Your assignment:
Transcribe only the lines between the first line of the records and the line containing "- submit account", inclusive, exactly as written.

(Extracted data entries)
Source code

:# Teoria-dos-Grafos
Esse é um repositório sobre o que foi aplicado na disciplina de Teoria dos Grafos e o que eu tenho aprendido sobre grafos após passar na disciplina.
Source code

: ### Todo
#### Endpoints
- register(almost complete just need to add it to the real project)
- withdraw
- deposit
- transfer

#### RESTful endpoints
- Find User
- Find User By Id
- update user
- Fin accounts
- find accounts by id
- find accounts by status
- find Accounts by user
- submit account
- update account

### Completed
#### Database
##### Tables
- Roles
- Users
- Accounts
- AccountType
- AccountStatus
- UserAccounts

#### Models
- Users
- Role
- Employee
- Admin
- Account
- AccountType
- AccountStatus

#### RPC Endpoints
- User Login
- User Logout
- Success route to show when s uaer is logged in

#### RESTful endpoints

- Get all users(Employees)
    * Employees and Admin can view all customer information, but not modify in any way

Answer area:
Source code

:# Teoria-dos-Grafos
Esse é um repositório sobre o que foi aplicado na disciplina de Teoria dos Grafos e o que eu tenho aprendido sobre grafos após passar na disciplina.
Source code

: ### Todo
#### Endpoints
- register(almost complete just need to add it to the real project)
- withdraw
- deposit
- transfer

#### RESTful endpoints
- Find User
- Find User By Id
- update user
- Fin accounts
- find accounts by id
- find accounts by status
- find Accounts by user
- submit account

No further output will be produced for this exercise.